Task requirements:
Report how many lines of the entries below contain the word "about", and nothing more.

Records to process Start Marker

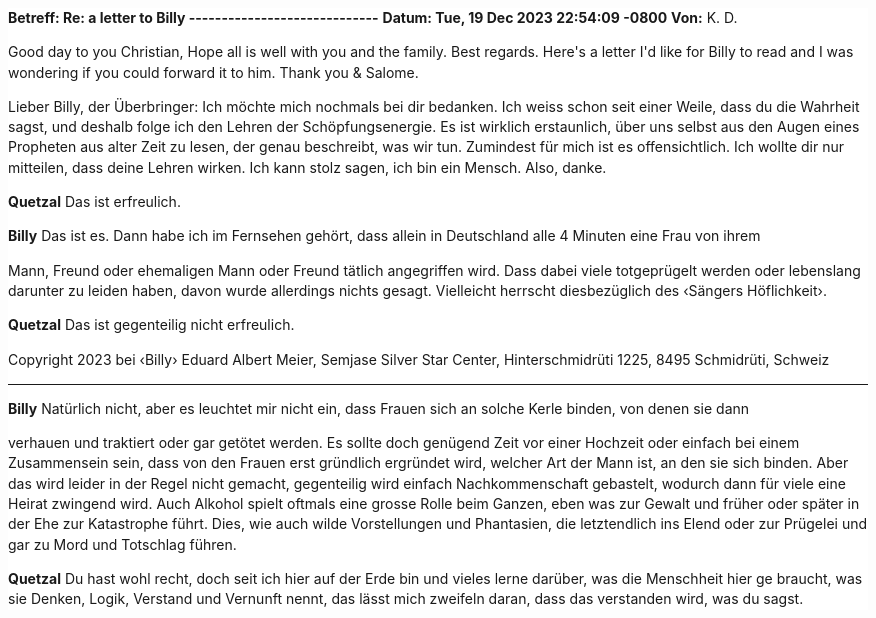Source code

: **Betreff: Re: a letter to Billy -----------------------------**
**Datum: Tue, 19 Dec 2023 22:54:09 -0800**
**Von:** K. D.

Good day to you Christian,
Hope all is well with you and the family. Best regards. Here's a letter I'd like for Billy to read and I was wondering if
you could forward it to him. Thank you & Salome.

Lieber Billy, der Überbringer: Ich möchte mich nochmals bei dir bedanken. Ich weiss schon seit einer Weile, dass du
die Wahrheit sagst, und deshalb folge ich den Lehren der Schöpfungsenergie. Es ist wirklich erstaunlich, über uns
selbst aus den Augen eines Propheten aus alter Zeit zu lesen, der genau beschreibt, was wir tun. Zumindest für mich
ist es offensichtlich. Ich wollte dir nur mitteilen, dass deine Lehren wirken. Ich kann stolz sagen, ich bin ein Mensch.
Also, danke.

**Quetzal** Das ist erfreulich.

**Billy** Das ist es. Dann habe ich im Fernsehen gehört, dass allein in Deutschland alle 4 Minuten eine Frau von ihrem

Mann, Freund oder ehemaligen Mann oder Freund tätlich angegriffen wird. Dass dabei viele totgeprügelt werden oder
lebenslang darunter zu leiden haben, davon wurde allerdings nichts gesagt. Vielleicht herrscht diesbezüglich des ‹Sängers
Höflichkeit›.

**Quetzal** Das ist gegenteilig nicht erfreulich.

Copyright 2023 bei ‹Billy› Eduard Albert Meier, Semjase Silver Star Center, Hinterschmidrüti 1225, 8495 Schmidrüti, Schweiz


-----

**Billy** Natürlich nicht, aber es leuchtet mir nicht ein, dass Frauen sich an solche Kerle binden, von denen sie dann

verhauen und traktiert oder gar getötet werden. Es sollte doch genügend Zeit vor einer Hochzeit oder einfach bei einem
Zusammensein sein, dass von den Frauen erst gründlich ergründet wird, welcher Art der Mann ist, an den sie sich binden.
Aber das wird leider in der Regel nicht gemacht, gegenteilig wird einfach Nachkommenschaft gebastelt, wodurch dann für
viele eine Heirat zwingend wird. Auch Alkohol spielt oftmals eine grosse Rolle beim Ganzen, eben was zur Gewalt und früher
oder später in der Ehe zur Katastrophe führt. Dies, wie auch wilde Vorstellungen und Phantasien, die letztendlich ins Elend
oder zur Prügelei und gar zu Mord und Totschlag führen.

**Quetzal** Du hast wohl recht, doch seit ich hier auf der Erde bin und vieles lerne darüber, was die Menschheit hier ge
braucht, was sie Denken, Logik, Verstand und Vernunft nennt, das lässt mich zweifeln daran, dass das verstanden wird, was
du sagst.
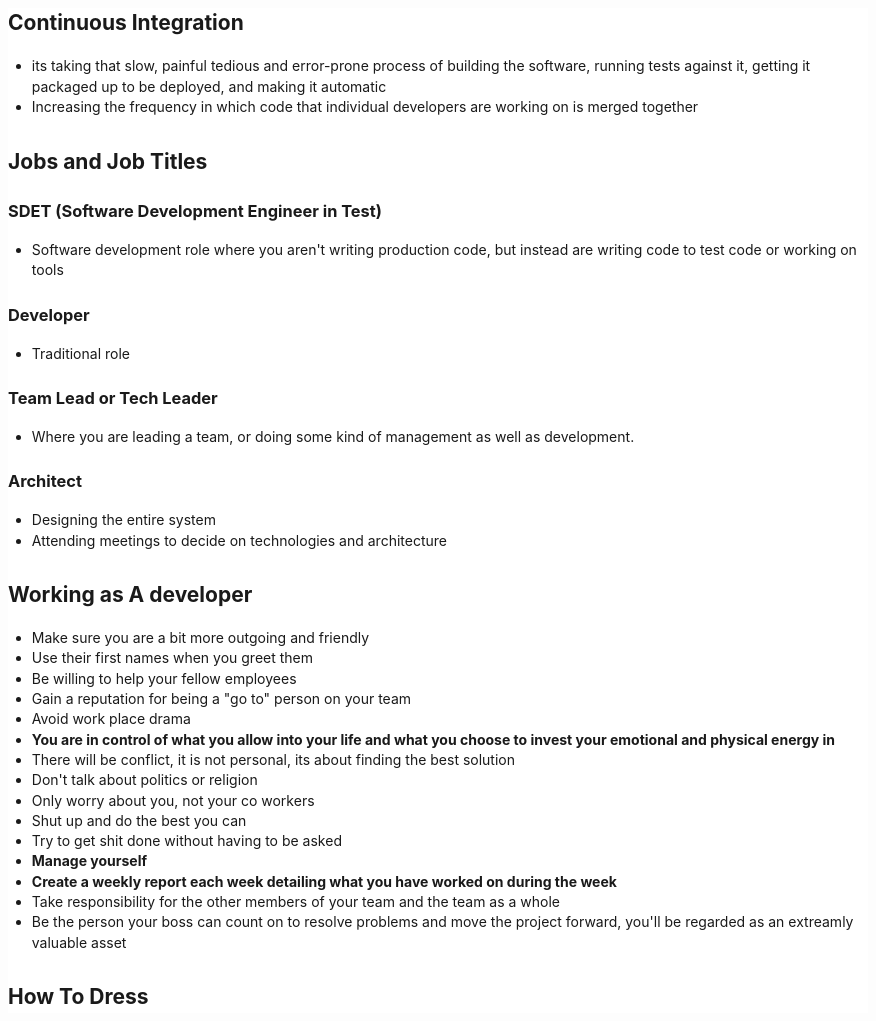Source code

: 
## Continuous Integration

* its taking that slow, painful tedious and error-prone process of building the software, running tests against it, getting it packaged up to be deployed, and making it automatic
* Increasing the frequency in which code that individual developers are working on is merged together

## Jobs and Job Titles

### SDET (Software Development Engineer in Test)

* Software development role where you aren't writing production code, but instead are writing code to test code or working on tools

### Developer

* Traditional role

### Team Lead or Tech Leader

* Where you are leading a team, or doing some kind of management as well as development.

### Architect

* Designing the entire system
* Attending meetings to decide on technologies and architecture


## Working as A developer

* Make sure you are a bit more outgoing and friendly
* Use their first names when you greet them
* Be willing to help your fellow employees
* Gain a reputation for being a "go to" person on your team
* Avoid work place drama
* **You are in control of what you allow into your life and what you choose to invest your emotional and physical energy in**
* There will be conflict, it is not personal, its about finding the best solution
* Don't talk about politics or religion
* Only worry about you, not your co workers
* Shut up and do the best you can
* Try to get shit done without having to be asked
* **Manage yourself**
* **Create a weekly report each week detailing what you have worked on during the week**
* Take responsibility for the other members of your team and the team as a whole
* Be the person your boss can count on to resolve problems and move the project forward, you'll be regarded as an extreamly valuable asset

## How To Dress

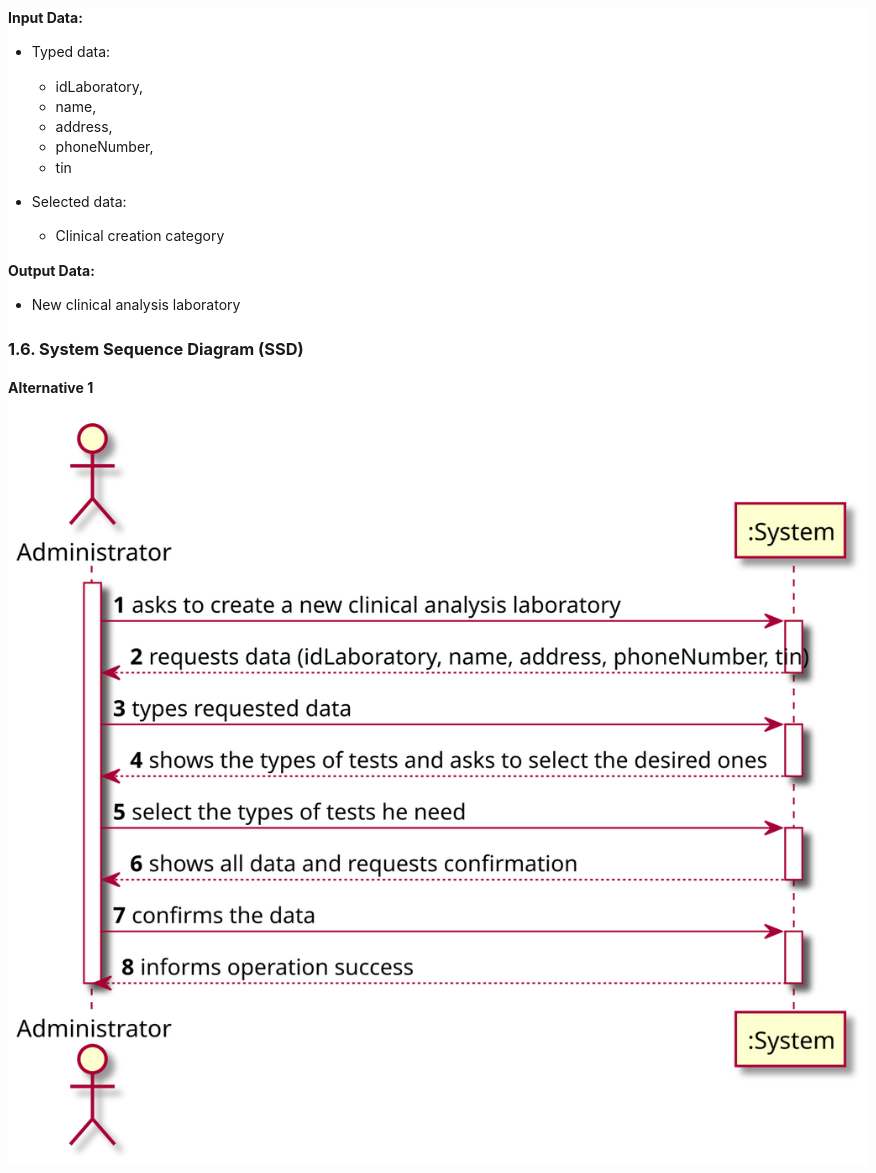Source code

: 
**Input Data:**

* Typed data:
	* idLaboratory, 
	* name, 
	* address,
	* phoneNumber,
	* tin
	
	
* Selected data:
	* Clinical creation category 


**Output Data:**

* New clinical analysis laboratory


### 1.6. System Sequence Diagram (SSD)

**Alternative 1**

![US008_SSD](US8_SSD.svg)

Records to process End Marker

Expected output:
3